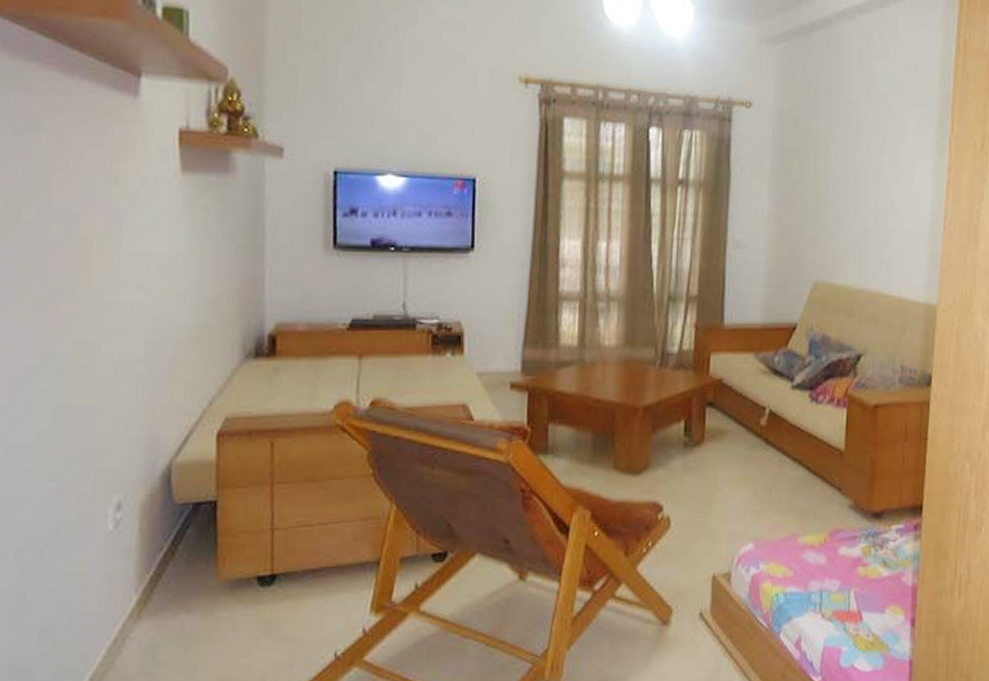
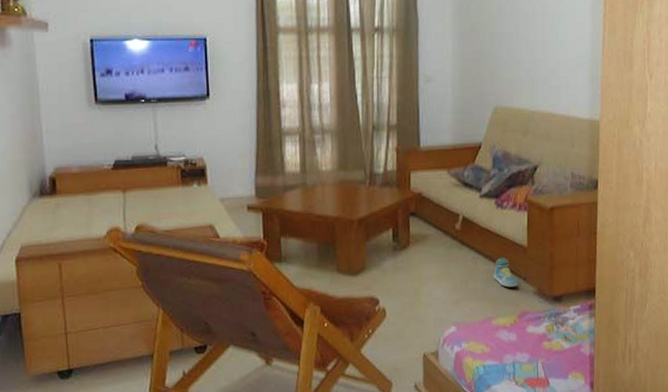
sneaker: none [803,462,832,499] -> present [494,257,518,288]

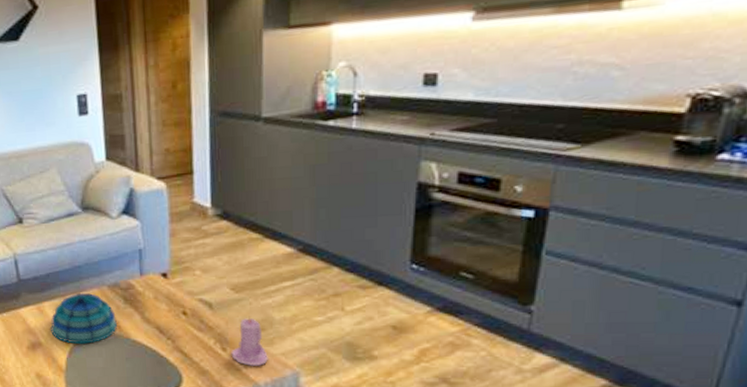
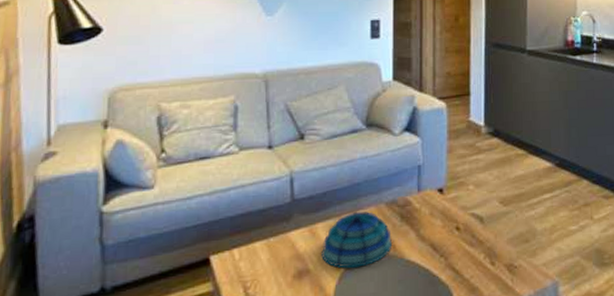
candle: present [231,316,268,367] -> none [499,228,532,280]

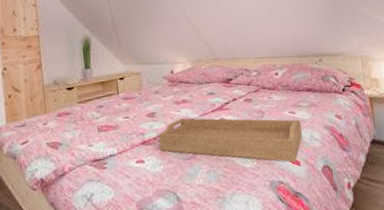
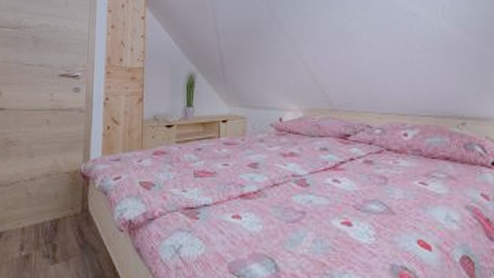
serving tray: present [159,118,303,162] -> none [260,174,436,245]

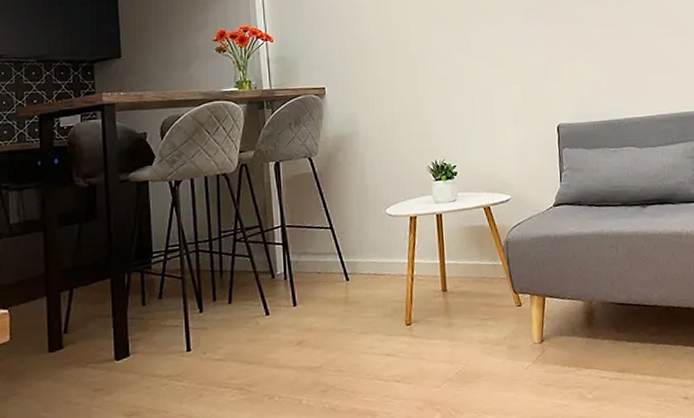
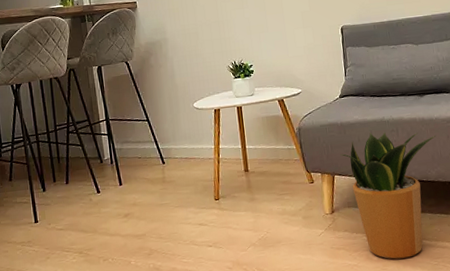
potted plant: none [552,247,659,398] -> present [340,132,435,260]

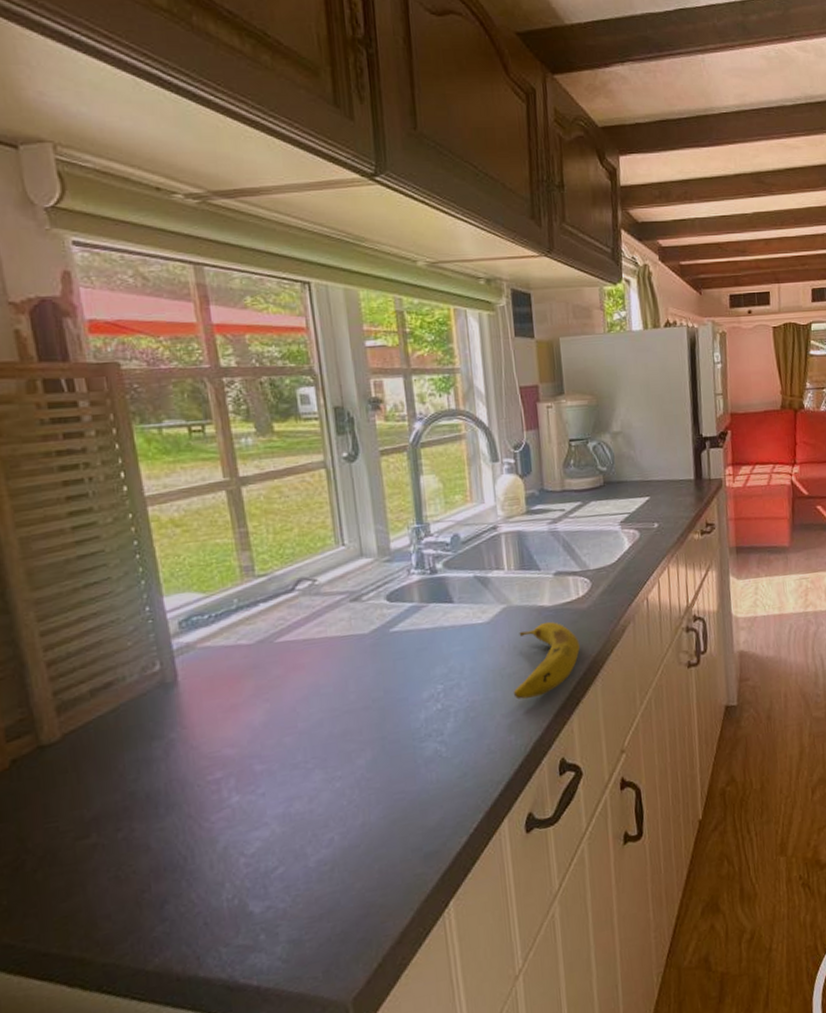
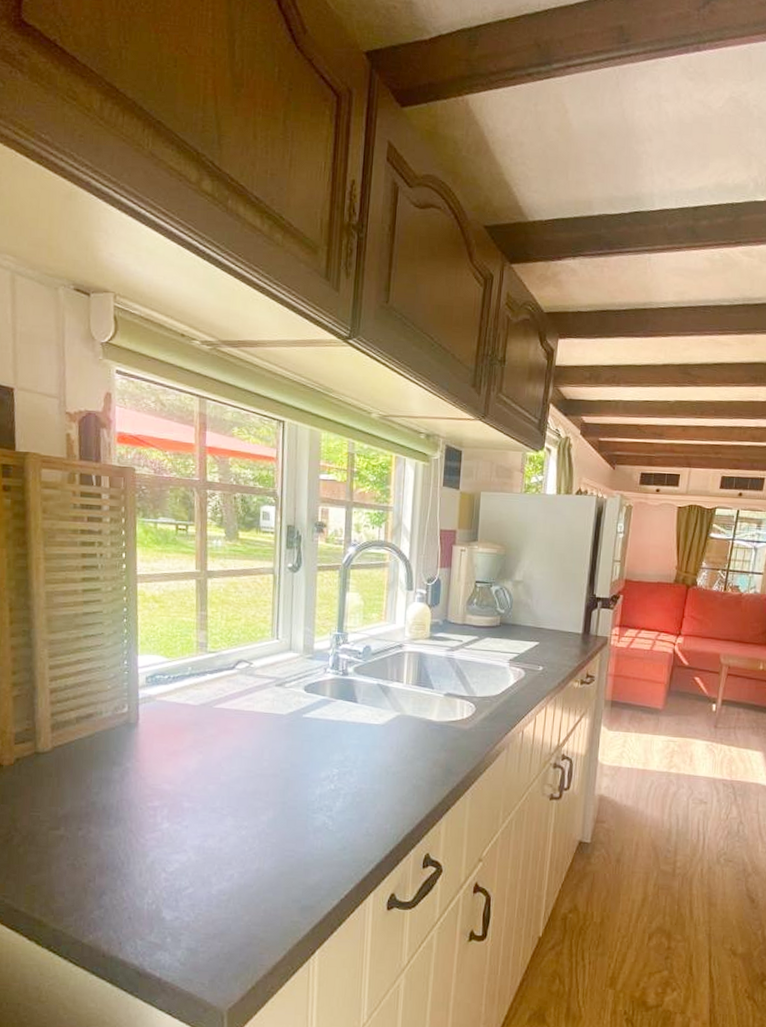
fruit: present [513,621,581,700] -> none [394,734,458,796]

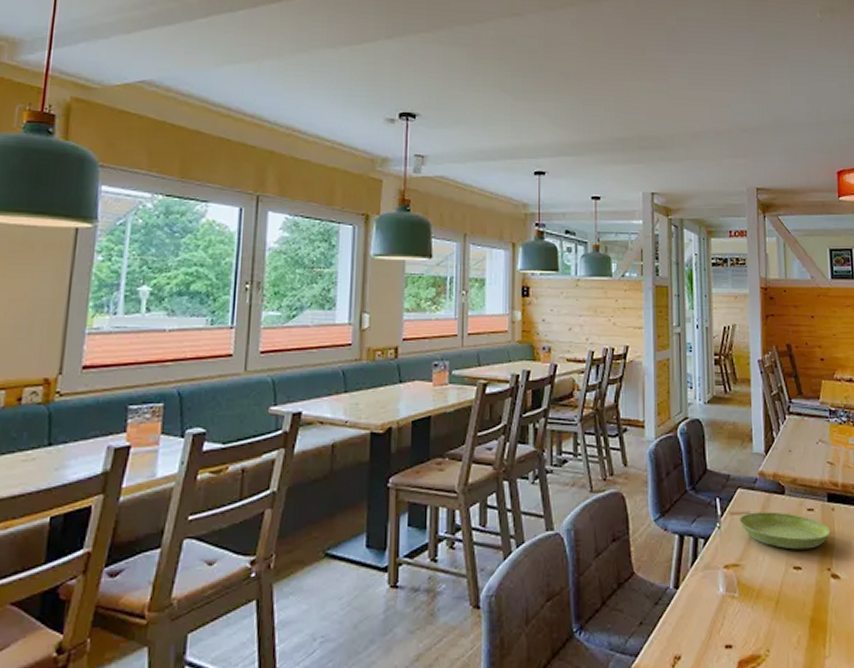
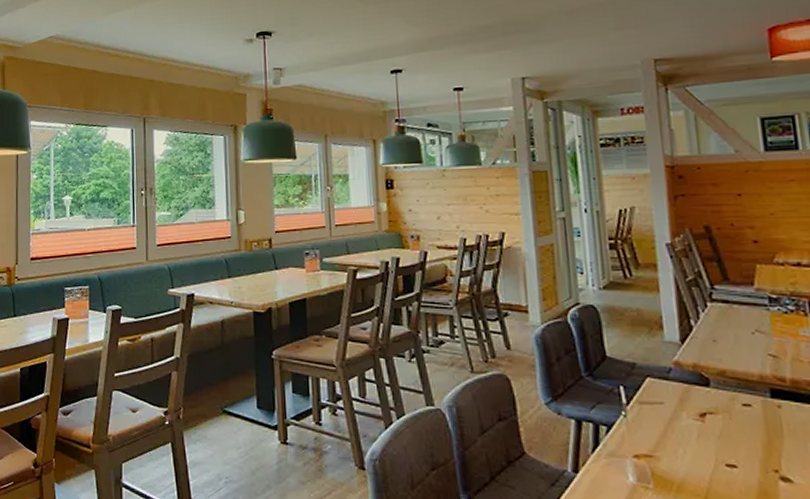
saucer: present [738,512,831,550] -> none [649,403,778,447]

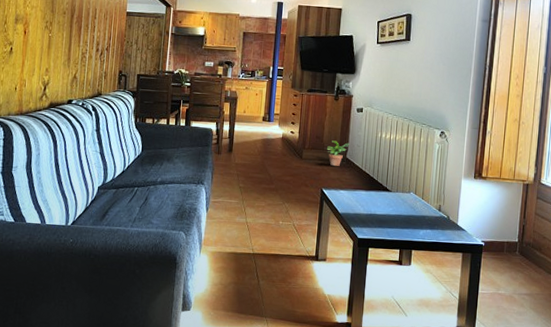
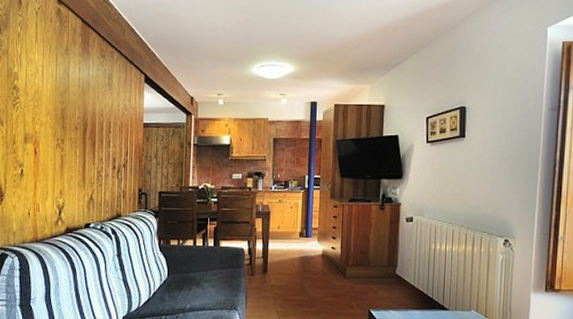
potted plant: present [326,140,350,166] -> none [372,255,400,284]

▬▬▬

# Job item:
Look for the string "potted" in the entries above. Copy every line that has it.

# Finished task:
potted plant: none [552,247,659,398] -> present [340,132,435,260]
potted plant: present [326,140,350,166] -> none [372,255,400,284]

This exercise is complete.